Emphasizing descriptive inferences about collected information, perhaps via charts, graphics or tables, better serves the researcher’s goal of accumulating evidence in favor of a particular effect. Ideally, statistical studies should use data and context to build a convincing case for or against something. Implicit in this design is the use not only of data, but the interweaving of it with theory, context, history and other strands of information to build on compelling insights.

Quality statistical inference also means a re-emphasis on effect size or impact rather than how well that effect has been measured. Measurement is important, but not in the sense of collecting enough data to ensure a statistically significant estimate. Rather than researchers pumping enough data through NHST to produce statistical significance in the form of a miniscule p-value, good statistical practice should allow the data, as much as possible, to speak for themselves.

This method requires researchers to emphasize descriptions of their data, including the uncertainties within them, rather than forcing data through an estimation process predicated on spurious logic.
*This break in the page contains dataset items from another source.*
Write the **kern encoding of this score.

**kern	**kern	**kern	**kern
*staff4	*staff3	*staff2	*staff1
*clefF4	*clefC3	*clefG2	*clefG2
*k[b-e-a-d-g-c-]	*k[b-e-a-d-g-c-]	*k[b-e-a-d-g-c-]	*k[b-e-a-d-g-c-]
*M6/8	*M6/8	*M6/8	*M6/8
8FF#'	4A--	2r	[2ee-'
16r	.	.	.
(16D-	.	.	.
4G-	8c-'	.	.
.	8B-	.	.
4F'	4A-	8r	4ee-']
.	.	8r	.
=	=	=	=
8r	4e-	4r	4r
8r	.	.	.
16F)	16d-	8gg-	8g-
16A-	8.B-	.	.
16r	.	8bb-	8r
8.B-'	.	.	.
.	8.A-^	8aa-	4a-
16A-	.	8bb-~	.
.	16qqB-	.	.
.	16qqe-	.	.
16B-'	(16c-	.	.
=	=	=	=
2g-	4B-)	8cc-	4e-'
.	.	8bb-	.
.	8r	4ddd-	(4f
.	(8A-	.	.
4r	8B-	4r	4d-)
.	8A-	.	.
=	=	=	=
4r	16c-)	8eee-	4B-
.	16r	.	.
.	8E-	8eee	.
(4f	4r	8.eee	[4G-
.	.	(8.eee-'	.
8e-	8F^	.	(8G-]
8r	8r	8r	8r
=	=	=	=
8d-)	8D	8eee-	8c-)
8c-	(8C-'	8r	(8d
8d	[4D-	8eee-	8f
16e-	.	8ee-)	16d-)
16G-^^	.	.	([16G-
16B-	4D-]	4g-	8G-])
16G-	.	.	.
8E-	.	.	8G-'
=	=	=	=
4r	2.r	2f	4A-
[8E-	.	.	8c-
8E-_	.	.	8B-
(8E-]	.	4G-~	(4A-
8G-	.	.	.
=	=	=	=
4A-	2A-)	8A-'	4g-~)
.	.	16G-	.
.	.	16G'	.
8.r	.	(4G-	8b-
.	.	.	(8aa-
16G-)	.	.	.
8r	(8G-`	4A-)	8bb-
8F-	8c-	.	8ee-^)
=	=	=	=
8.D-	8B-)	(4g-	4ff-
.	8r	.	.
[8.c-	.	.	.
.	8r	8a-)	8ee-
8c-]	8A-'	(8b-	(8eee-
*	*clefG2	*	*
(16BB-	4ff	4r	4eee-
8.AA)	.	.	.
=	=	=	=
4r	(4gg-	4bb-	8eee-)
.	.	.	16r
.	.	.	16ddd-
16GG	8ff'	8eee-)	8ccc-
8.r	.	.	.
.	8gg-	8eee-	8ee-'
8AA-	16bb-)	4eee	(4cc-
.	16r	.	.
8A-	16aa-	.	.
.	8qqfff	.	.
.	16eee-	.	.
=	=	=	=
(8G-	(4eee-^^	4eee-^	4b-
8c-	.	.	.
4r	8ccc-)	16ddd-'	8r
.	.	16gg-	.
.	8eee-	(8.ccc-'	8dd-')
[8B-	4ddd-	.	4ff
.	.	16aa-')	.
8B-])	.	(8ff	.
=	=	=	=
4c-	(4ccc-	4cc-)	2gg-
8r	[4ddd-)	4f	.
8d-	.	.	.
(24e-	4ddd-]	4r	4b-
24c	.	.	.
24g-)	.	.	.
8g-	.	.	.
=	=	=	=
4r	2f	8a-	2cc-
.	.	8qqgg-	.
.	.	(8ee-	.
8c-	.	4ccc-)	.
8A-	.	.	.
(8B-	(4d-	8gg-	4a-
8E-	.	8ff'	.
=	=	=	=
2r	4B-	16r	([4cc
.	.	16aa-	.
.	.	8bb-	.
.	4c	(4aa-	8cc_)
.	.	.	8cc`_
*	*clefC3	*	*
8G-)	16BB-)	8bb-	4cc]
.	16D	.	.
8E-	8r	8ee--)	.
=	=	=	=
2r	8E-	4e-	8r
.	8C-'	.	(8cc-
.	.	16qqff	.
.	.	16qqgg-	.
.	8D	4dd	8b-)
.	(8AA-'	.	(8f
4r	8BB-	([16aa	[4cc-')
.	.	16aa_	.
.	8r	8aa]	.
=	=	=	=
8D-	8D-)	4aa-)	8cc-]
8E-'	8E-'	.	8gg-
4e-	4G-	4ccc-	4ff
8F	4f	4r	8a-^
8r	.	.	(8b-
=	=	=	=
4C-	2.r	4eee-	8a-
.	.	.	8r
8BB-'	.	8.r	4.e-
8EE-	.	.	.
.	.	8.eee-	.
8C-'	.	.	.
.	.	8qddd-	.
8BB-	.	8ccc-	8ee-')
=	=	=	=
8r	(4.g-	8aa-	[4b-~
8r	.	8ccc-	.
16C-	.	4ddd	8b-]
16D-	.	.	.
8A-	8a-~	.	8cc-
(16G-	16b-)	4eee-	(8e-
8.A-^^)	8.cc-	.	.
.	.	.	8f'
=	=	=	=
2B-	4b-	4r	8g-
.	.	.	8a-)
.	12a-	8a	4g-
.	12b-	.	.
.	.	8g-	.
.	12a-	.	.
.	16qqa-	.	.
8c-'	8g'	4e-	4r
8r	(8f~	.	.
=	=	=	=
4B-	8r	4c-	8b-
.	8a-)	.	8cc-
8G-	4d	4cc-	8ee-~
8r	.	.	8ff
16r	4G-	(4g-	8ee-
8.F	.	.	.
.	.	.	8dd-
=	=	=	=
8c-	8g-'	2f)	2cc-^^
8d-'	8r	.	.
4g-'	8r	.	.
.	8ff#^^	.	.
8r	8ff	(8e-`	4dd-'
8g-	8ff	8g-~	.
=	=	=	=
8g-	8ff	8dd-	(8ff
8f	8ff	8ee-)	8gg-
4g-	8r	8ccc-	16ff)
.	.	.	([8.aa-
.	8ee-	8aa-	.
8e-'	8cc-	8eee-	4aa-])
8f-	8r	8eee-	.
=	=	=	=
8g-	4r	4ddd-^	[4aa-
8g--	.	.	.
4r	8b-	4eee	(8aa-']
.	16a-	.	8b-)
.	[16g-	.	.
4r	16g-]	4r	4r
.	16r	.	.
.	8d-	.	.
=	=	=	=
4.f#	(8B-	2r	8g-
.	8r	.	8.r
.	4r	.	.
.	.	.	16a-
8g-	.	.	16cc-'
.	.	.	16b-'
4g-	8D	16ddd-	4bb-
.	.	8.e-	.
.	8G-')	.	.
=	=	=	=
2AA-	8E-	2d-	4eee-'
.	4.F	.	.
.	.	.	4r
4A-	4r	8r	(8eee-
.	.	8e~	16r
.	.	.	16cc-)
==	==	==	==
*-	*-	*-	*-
It also requires researchers to think more deeply about their research questions and the ways in which data, along with other convergent lines of evidence, can illuminate understanding of a problem.

Since NHST came out of academia, the introduction of corrective incentives for good statistical practice could begin there. Tenure committees and journal editorial boards could emphasize academic work that splits research into components. One part of rigorous empirical research could be original, exploratory work and another part could focus on confirming or disconfirming the original ideas that exploratory work suggests.

Another good way is for academic departments to base career mobility opportunities on data collection and production of quality statistics via the replication of statistical experiments. Academic credit for the use of data could function much like references do now. Researchers could reap career benefits from these assembling high-quality data rather than being solely rewarded for producing “statistically significant” results.

This also goes for replication studies. Journals and tenure or promotion review boards should heavily incentivize researchers undertaking to replicate each others’ works. Indeed, government and industry could also benefit from these same incentives. Career advancement should be based on publicizing results that are replicable, working to replicate results or collecting and exploring data independently of the NHST paradigm.

Any movement away from solely awarding researchers for producing statistically significant findings and toward producing high-quality data leading to replicable insights would be a good step toward breaking away from NHST’s methodological stranglehold that cripples quality statistical research.